Monday, January 12, 2009

What is Homeland Security Risk Management?

DHS's mission set is vast. It ranges from interdicting illegal immigrants, countering drug smuggling, marine safety, infrastructure protection, cyber security, disaster recovery, airport security, protecting the President, etc.

The broadness of this mission poses some interesting challenges for homeland security risk analysis. Risk analysis is performed in a variety of ways within the Department.... ranging from the tactical-level, where DHS agencies like the Office of Infrastructure Protection perform vulnerability assessments at critical infrastructure, to the strategic-level, where DHS headquarters tries to identify the most important homeland security risks facing the Nation in order to help set planning and budgeting priorities.

Things get especially interesting at the strategic-level. Through its annual budgeting process, DHS must look at its various mission sets and identify which ones should receive more or less funding. Homeland security funds should flow to those programs that have the greatest potential for total risk reduction. Theoretically, a strategic-level risk assessment should support that budgeting process along with various other inputs.

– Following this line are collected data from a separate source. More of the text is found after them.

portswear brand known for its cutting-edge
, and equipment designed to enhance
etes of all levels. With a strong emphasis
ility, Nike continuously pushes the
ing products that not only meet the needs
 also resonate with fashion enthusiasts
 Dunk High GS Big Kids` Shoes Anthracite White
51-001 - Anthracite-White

However, conducting a risk assessment that looks across natural disasters, manmade accidents, terrorism, and criminal activities (e.g., drug smuggling) is not easy. Good actuarial data exists for accidents and natural disasters (although global warming trends is beginning to make this data less reliable). We cannot depend on actuarial or historical data for terrorism issues, since terrorists are a dynamic and adaptive adversary. The best we can typically do with terrorism risks is calculate their relative likelihoods, as opposed to their absolute frequencies. But then , how do we compare terrorism and natural hazards risks if we can't put them on the scales?

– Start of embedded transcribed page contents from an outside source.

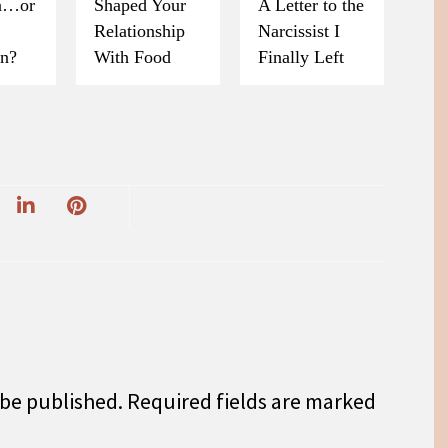
on…or
Shaped Your
A Letter to the
Relationship
Narcissist I
on?
With Food
Finally Left
 be published.
Required fields are marked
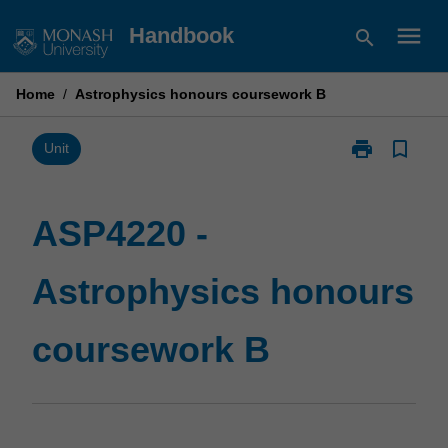
Skip
menu
Handbook
search
to
content
Home
/
Astrophysics honours coursework B
print
bookmark_border
Print
Unit
ASP4220
-
Astrophysics
ASP4220 -
honours
coursework
Astrophysics honours
B
page
coursework B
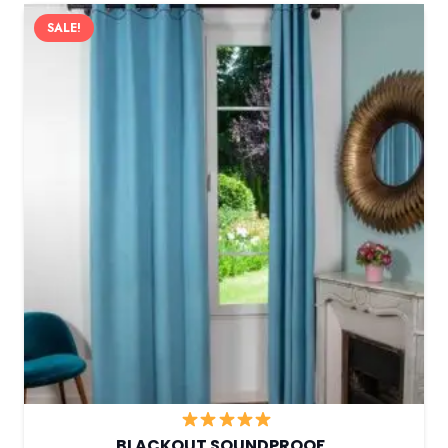
SALE!
BLACKOUT SOUNDPROOF…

One approach to comparing natural hazards and terrorism risks is doing "what-if" analyses. The analyst can prepare materials for the decision-maker with several "what-if" scenarios. He/she could prepare graphics that show how terrorism and natural hazards risks compare if the decision-maker believes that there will be a terrorist attack in the next 2 years vs 5 years vs 10 years vs 20 years.

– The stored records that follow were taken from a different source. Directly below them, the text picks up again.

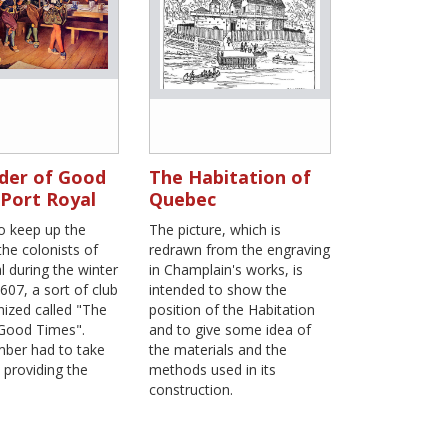
der of Good
The Habitation of
 Port Royal
Quebec
to keep up the
The picture, which is
 the colonists of
redrawn from the engraving
l during the winter
in Champlain's works, is
607, a sort of club
intended to show the
ized called "The
position of the Habitation
 Good Times".
and to give some idea of
ber had to take
the materials and the
n providing the
methods used in its
construction.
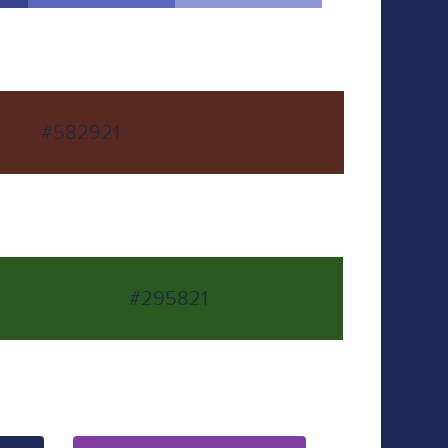
#582921
#295821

Things I Plan to Write About

Here are a few topics that plan on blogging about over the coming weeks/months. I hope to post at least once a week.

  • The Homeland Security Risk Equation
  • Why Homeland Security Risk Management is Different than Other Types of Risk Management
  • Black Swans and Homeland Security Risk Management
  • Why Some at DHS Don't Like to Do Risk Analysis
  • The Complexities Associated with All-Hazards Risk Assessments
  • Measuring Risk Reduction and Performance Management
Please feel free to leave comments on other topics you would like me to write about.

Introductions

Hello -

I am writing this blog for several reasons.

  1. To clarify and refine some of my thinking by putting pen to paper.
  2. To educate folks unfamiliar with the topic of homeland security risk management (it is still a developing field and not a ton has been written about it).
  3. To (hopefully) engage with other folks interested in this topic via the comments section of this blog.
I am currently an official with the US Department of Homeland Security (DHS) and have held a variety of positions within the Department. For security reasons I will not be discussing specific homeland security risks or the results of any specific risk assessments. Instead, I will focus this blog on methodological discussions associated with homeland security risk analysis and management. This is public information that can be obtained by attending homeland security forums and conferences. I am not blogging on behalf of DHS and these thoughts represent only my own opinions.